Dissertations, Theses, and Capstone Projects

Date of Degree

9-2019

Document Type

Dissertation

Degree Name

Ph.D.

Program

History

Advisor

David Nasaw

Committee Members

Joshua Freeman

Blanche Wiesen Cook

Hasia Diner

Subject Categories

African American Studies | American Material Culture | American Popular Culture | Cultural History | History of Gender | History of Science, Technology, and Medicine | Jewish Studies | Labor History | Music Education | Musicology | Music Performance | Social History | United States History | Women's History | Women's Studies

Keywords

piano, women, gender, music, ragtime, composition, girls, settlement house, movie theater

Abstract

American girls and women used the parlor piano to reshape their lives between 1880 and 1920, the years when the instrument reached the height of its commercial and cultural popularity. Newspapers, memoirs, biographies, women’s magazines, personal papers, and trade publications show that female pianists engaged in public-facing piano play and work in pursuit of artistic expression, economic gain, self-actualization, social mobility, and social change.
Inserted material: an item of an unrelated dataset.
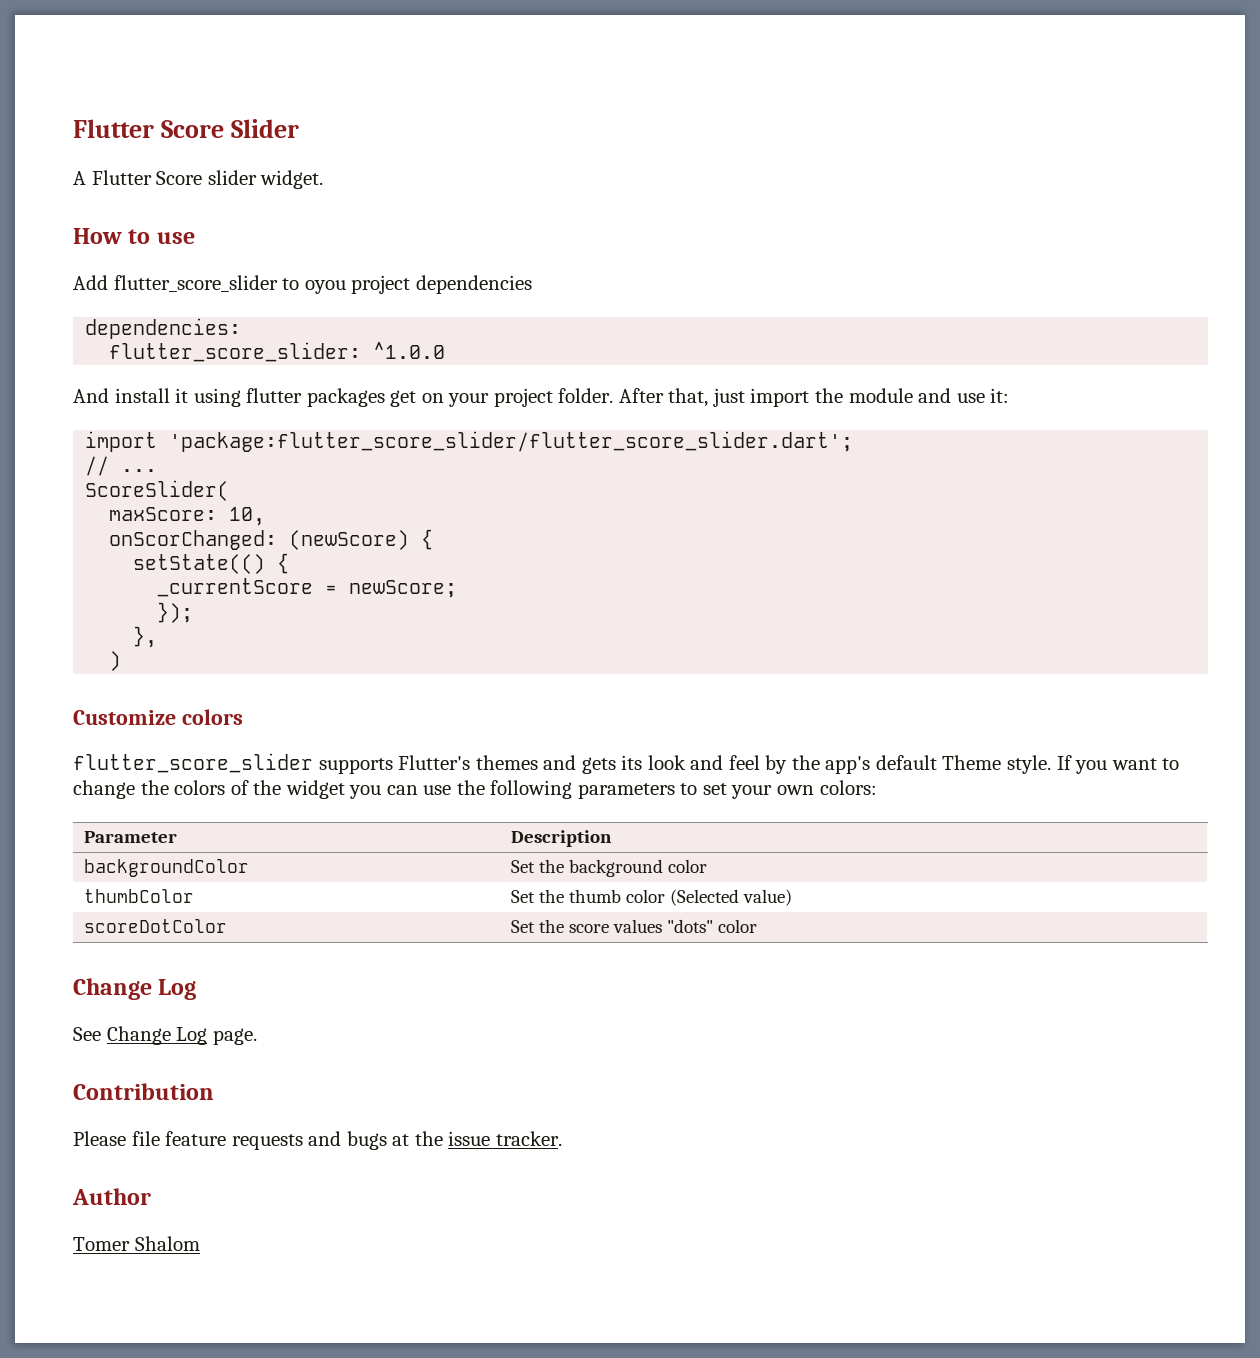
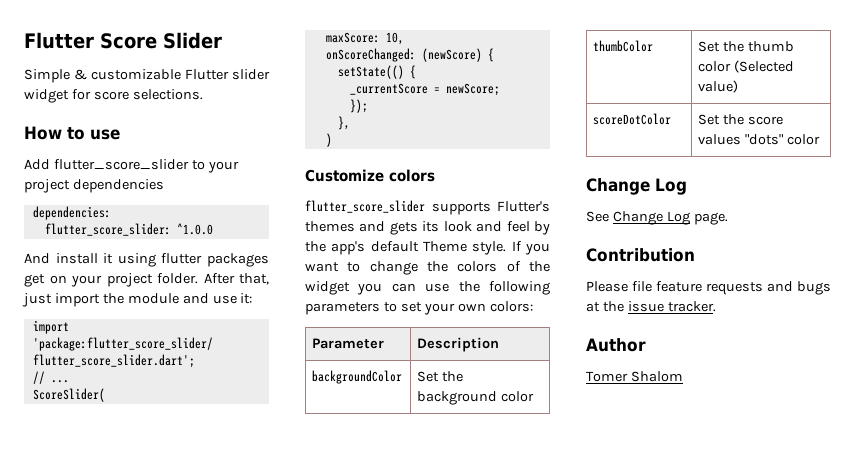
[73,170,324,189] A Flutter Score slider widget. -> [24,69,270,83] [24,89,203,103] Simple & customizable Flutter slider widget for score selections.
[304,280,346,294] oyou -> [207,161,239,173] your
[109,530,278,550] onScorChanged: -> [325,48,416,62] onScoreChanged:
These motivations drove many to use their piano skills to play beyond the parlor, by studying in conservatory, working as classical and popular music performers and composers, founding and teaching at schools, working as department store demonstrators, movie theater accompanists, and settlement house workers, among other things. In the process, these girls and women created or expanded opportunities for women in society at large. Native-born white, African-American, and Jewish-American girls and women employed different strategies to pursue their aims, and focusing on these three groups reveals how race, social class, geographic location, age, marital status and more shaped female pianists’ options. Rather than seeing the commercialization of the parlor piano as a reification of domestic values imposed upon American girls or the swell in parlor piano sales as an indication of women's eagerness to adhere to existing gender norms, this dissertation traces how American girls and women converted the piano into a tool and conduit for their far-flung ambitions. “In Her Own Hands” offers new insight into how American girls and women from diverse backgrounds emerged into new societal roles between 1880 and 1920.